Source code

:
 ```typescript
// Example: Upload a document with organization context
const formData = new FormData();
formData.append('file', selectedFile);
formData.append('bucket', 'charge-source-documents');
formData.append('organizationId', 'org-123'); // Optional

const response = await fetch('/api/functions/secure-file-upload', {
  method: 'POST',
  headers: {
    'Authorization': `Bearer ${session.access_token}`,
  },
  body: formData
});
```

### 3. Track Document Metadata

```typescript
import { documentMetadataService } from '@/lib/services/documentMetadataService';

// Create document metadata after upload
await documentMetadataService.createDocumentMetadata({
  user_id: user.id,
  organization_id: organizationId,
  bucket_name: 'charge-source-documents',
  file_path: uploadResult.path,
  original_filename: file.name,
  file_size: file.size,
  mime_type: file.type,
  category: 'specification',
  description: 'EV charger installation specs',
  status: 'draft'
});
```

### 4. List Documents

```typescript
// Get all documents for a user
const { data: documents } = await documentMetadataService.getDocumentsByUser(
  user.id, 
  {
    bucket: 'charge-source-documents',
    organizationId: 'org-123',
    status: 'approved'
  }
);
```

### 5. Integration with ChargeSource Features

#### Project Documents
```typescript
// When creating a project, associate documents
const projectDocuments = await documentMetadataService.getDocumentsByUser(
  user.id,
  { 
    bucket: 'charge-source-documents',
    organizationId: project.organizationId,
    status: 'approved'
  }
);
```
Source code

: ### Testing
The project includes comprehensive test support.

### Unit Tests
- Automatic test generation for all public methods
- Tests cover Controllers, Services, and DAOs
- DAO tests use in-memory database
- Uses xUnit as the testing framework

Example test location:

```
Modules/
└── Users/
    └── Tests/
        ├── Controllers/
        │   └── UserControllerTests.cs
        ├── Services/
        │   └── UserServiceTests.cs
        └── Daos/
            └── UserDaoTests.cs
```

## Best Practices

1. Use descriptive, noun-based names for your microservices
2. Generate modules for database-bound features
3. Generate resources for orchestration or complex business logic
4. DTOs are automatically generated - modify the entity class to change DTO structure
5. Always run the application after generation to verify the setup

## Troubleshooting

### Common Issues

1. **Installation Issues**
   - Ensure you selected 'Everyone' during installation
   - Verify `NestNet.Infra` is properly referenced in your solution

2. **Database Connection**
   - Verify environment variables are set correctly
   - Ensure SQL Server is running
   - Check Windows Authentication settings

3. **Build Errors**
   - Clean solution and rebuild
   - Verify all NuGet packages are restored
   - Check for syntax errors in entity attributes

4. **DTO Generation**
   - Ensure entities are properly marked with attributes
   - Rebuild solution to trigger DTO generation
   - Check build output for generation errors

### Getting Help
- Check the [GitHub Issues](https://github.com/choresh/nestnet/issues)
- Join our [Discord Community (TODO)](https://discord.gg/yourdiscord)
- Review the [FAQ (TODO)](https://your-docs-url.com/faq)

☆ ☆ ☆ ☆ ☆ ☆ ☆

TASK DIRECTIONS:
Word for word, restate the entries that appear above.

EXERCISE RESPONSE:
Source code

:
 ```typescript
// Example: Upload a document with organization context
const formData = new FormData();
formData.append('file', selectedFile);
formData.append('bucket', 'charge-source-documents');
formData.append('organizationId', 'org-123'); // Optional

const response = await fetch('/api/functions/secure-file-upload', {
  method: 'POST',
  headers: {
    'Authorization': `Bearer ${session.access_token}`,
  },
  body: formData
});
```

### 3. Track Document Metadata

```typescript
import { documentMetadataService } from '@/lib/services/documentMetadataService';

// Create document metadata after upload
await documentMetadataService.createDocumentMetadata({
  user_id: user.id,
  organization_id: organizationId,
  bucket_name: 'charge-source-documents',
  file_path: uploadResult.path,
  original_filename: file.name,
  file_size: file.size,
  mime_type: file.type,
  category: 'specification',
  description: 'EV charger installation specs',
  status: 'draft'
});
```

### 4. List Documents

```typescript
// Get all documents for a user
const { data: documents } = await documentMetadataService.getDocumentsByUser(
  user.id, 
  {
    bucket: 'charge-source-documents',
    organizationId: 'org-123',
    status: 'approved'
  }
);
```

### 5. Integration with ChargeSource Features

#### Project Documents
```typescript
// When creating a project, associate documents
const projectDocuments = await documentMetadataService.getDocumentsByUser(
  user.id,
  { 
    bucket: 'charge-source-documents',
    organizationId: project.organizationId,
    status: 'approved'
  }
);
```
Source code

: ### Testing
The project includes comprehensive test support.

### Unit Tests
- Automatic test generation for all public methods
- Tests cover Controllers, Services, and DAOs
- DAO tests use in-memory database
- Uses xUnit as the testing framework

Example test location:

```
Modules/
└── Users/
    └── Tests/
        ├── Controllers/
        │   └── UserControllerTests.cs
        ├── Services/
        │   └── UserServiceTests.cs
        └── Daos/
            └── UserDaoTests.cs
```

## Best Practices

1. Use descriptive, noun-based names for your microservices
2. Generate modules for database-bound features
3. Generate resources for orchestration or complex business logic
4. DTOs are automatically generated - modify the entity class to change DTO structure
5. Always run the application after generation to verify the setup

## Troubleshooting

### Common Issues

1. **Installation Issues**
   - Ensure you selected 'Everyone' during installation
   - Verify `NestNet.Infra` is properly referenced in your solution

2. **Database Connection**
   - Verify environment variables are set correctly
   - Ensure SQL Server is running
   - Check Windows Authentication settings

3. **Build Errors**
   - Clean solution and rebuild
   - Verify all NuGet packages are restored
   - Check for syntax errors in entity attributes

4. **DTO Generation**
   - Ensure entities are properly marked with attributes
   - Rebuild solution to trigger DTO generation
   - Check build output for generation errors

### Getting Help
- Check the [GitHub Issues](https://github.com/choresh/nestnet/issues)
- Join our [Discord Community (TODO)](https://discord.gg/yourdiscord)
- Review the [FAQ (TODO)](https://your-docs-url.com/faq)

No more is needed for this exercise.